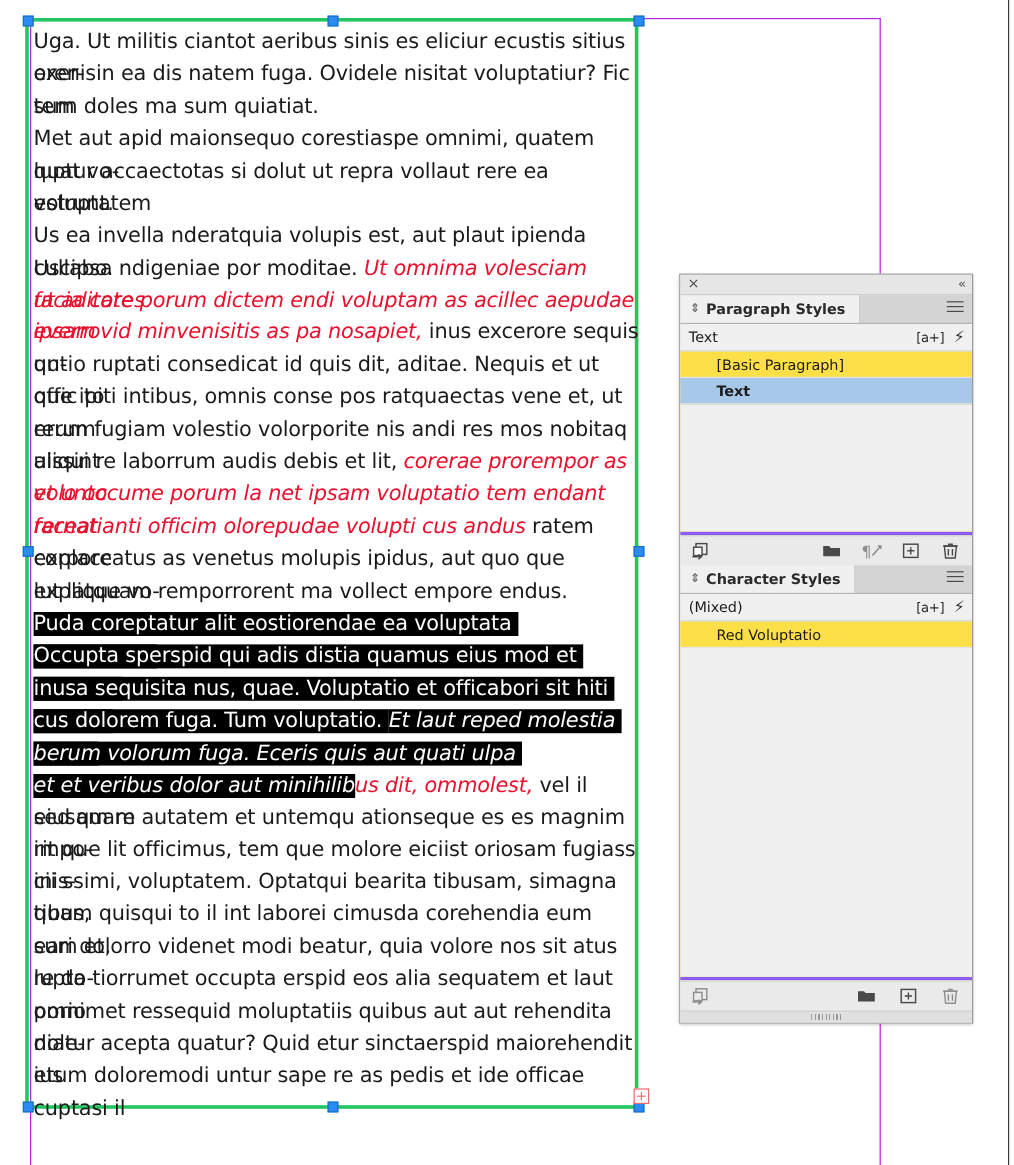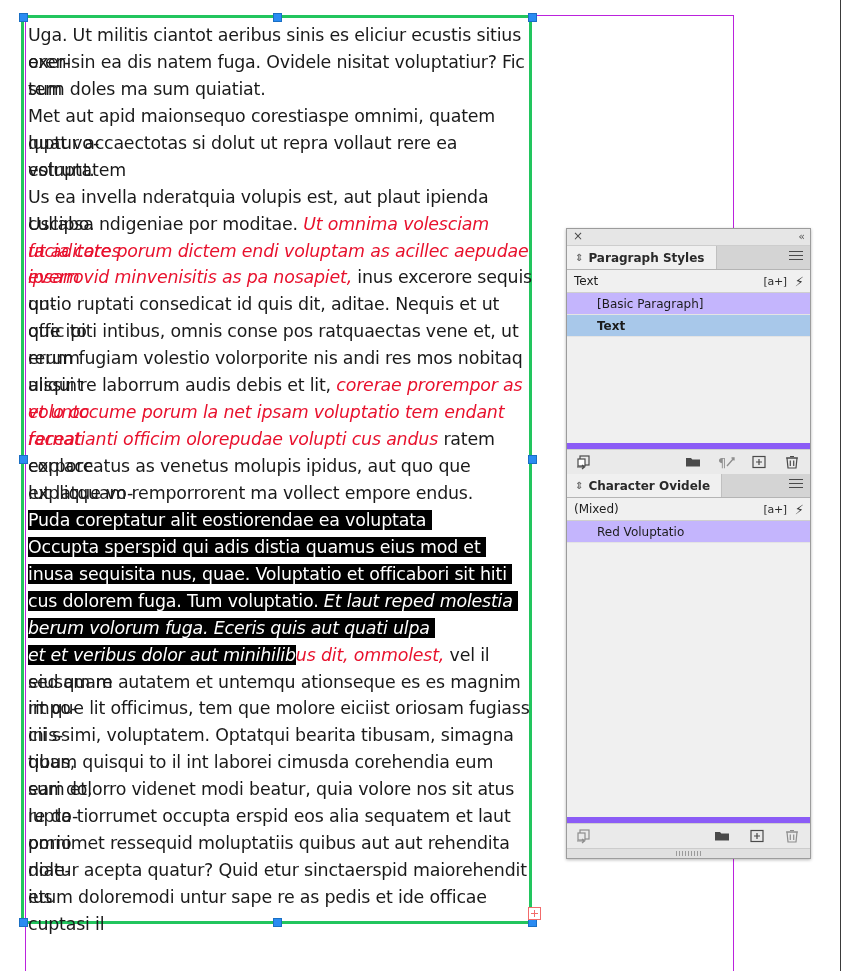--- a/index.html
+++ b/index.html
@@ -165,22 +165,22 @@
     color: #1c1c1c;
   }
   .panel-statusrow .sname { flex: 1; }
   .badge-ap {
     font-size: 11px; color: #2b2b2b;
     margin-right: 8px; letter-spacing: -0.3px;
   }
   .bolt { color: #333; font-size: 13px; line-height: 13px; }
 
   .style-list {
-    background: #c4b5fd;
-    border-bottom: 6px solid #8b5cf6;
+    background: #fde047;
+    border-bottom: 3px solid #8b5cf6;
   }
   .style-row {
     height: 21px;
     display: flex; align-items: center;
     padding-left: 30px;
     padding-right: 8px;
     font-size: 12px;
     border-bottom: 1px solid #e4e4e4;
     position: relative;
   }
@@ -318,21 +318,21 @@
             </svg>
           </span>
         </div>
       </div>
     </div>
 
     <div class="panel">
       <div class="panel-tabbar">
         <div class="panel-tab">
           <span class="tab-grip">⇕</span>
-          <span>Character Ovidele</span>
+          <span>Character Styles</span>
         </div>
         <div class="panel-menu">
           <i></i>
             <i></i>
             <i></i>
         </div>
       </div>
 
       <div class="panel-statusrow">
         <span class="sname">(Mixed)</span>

# Exercise objective
The job here is to find each line above with the word "font" and copy it.

# Exercise solution
     font-size: 11px; color: #2b2b2b;
   .bolt { color: #333; font-size: 13px; line-height: 13px; }
     font-size: 12px;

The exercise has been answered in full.